▶ _Text excerpt_

1. Counting: Permutations and Combinations
The Fundamental Counting Principle
Multiplication Principle
If event $A$ can occur in $m$ ways and, for each of these, event $B$ can occur in $n$ ways, then the total number of ways $A$ followed by $B$ can occur is $m \times n$.
This extends to any number of events: multiply the number of choices at each stage.
Factorial Notation
$n!$ (read "$n$ factorial") is the product of all positive integers from 1 to $n$: $n! = n \times (n-1) \times \cdots \times 2 \times 1$. By convention, $0! = 1$.
Permutations
Permutations
A permutation is an ordered arrangement of objects. The number of ways to arrange $r$ objects chosen from $n$ distinct objects is: $$_nP_r = P(n, r) = \frac{n!}{(n-r)!}$$
The number of arrangements of all $n$ objects is $n!$.
Permutations with repetition: if a set of $n$ objects has $a$ identical objects of one type, $b$ of another, etc., the number of distinct arrangements is $\dfrac{n!}{a!\, b!\, \cdots}$
Worked Example 1.1 — Permutations
In how many ways can a president, vice-president, and secretary be chosen from a club of 10 members?
Order matters (different positions). $_{{10}}P_3 = \dfrac{10!}{7!} = 10 \times 9 \times 8 = 720$ ways.
Worked Example 1.2 — Permutations with Repetition
How many distinct arrangements are there of the letters in the word MISSISSIPPI?
Total 11 letters: M appears once, I appears 4 times, S appears 4 times, P appears 2 times.
$$\frac{11!}{1!\, 4!\, 4!\, 2!} = \frac{39916800}{1 \times 24 \times 24 \times 2} = \frac{39916800}{1152} = 34650$$
Combinations
Combinations
A combination is a selection of objects where order does not matter. The number of ways to choose $r$ objects from $n$ distinct objects is: $$\binom{n}{r} = _nC_r = C(n,r) = \frac{n!}{r!(n-r)!}$$
Key identity: $\binom{n}{r} = \binom{n}{n-r}$ (choosing $r$ to include is the same as choosing $n-r$ to exclude).
Worked Example 1.3 — Combinations
A committee of 4 is to be selected from 6 women and 5 men, with exactly 2 women and 2 men. How many committees are possible?
Choose 2 from 6 women: $\binom{6}{2} = 15$. Choose 2 from 5 men: $\binom{5}{2} = 10$.
By the multiplication principle: $15 \times 10 = 150$ committees.
Pascal's Triangle and the Binomial Theorem
The entries of Pascal's triangle are the binomial coefficients $\binom{n}{r}$. The Binomial Theorem states: $$(a + b)^n = \sum_{r=0}^{n} \binom{n}{r} a^{n-r} b^r$$
2. Probability
Probability Rules
- $P(A) = \dfrac{n(A)}{n(S)}$ where $n(S)$ is the total number of equally likely outcomes
- $P(A') = 1 - P(A)$ (complement rule)
- $P(A \cup B) = P(A) + P(B) - P(A \cap B)$ (addition rule)
- $P(A \cap B) = P(A) \times P(B|A)$ (multiplication rule)

▶ _Your objective_
Reproduce the passage in the counting and probability notes from "Order matters (different" up to and including "the word MISSISSIPPI?".

▶ _Information shown_
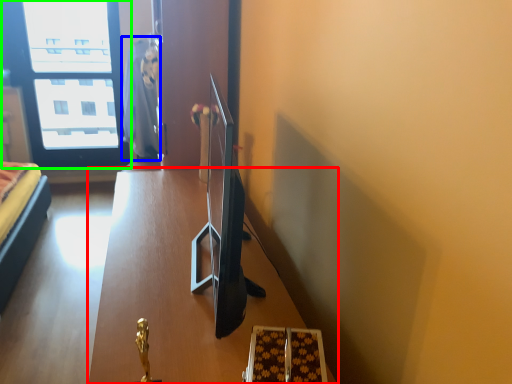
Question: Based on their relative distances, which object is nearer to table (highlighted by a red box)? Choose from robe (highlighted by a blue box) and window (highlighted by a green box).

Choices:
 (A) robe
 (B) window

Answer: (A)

* * *

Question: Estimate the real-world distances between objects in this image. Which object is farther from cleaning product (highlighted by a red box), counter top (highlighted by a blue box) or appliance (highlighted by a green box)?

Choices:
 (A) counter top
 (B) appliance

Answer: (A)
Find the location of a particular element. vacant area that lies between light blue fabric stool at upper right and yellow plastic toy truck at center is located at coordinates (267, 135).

...

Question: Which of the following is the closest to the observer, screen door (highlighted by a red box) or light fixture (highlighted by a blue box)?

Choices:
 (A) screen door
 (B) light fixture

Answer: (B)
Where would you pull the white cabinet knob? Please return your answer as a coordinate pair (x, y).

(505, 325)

▶ _Final answer_
Order matters (different positions). $_{{10}}P_3 = \dfrac{10!}{7!} = 10 \times 9 \times 8 = 720$ ways.
Worked Example 1.2 — Permutations with Repetition
How many distinct arrangements are there of the letters in the word MISSISSIPPI?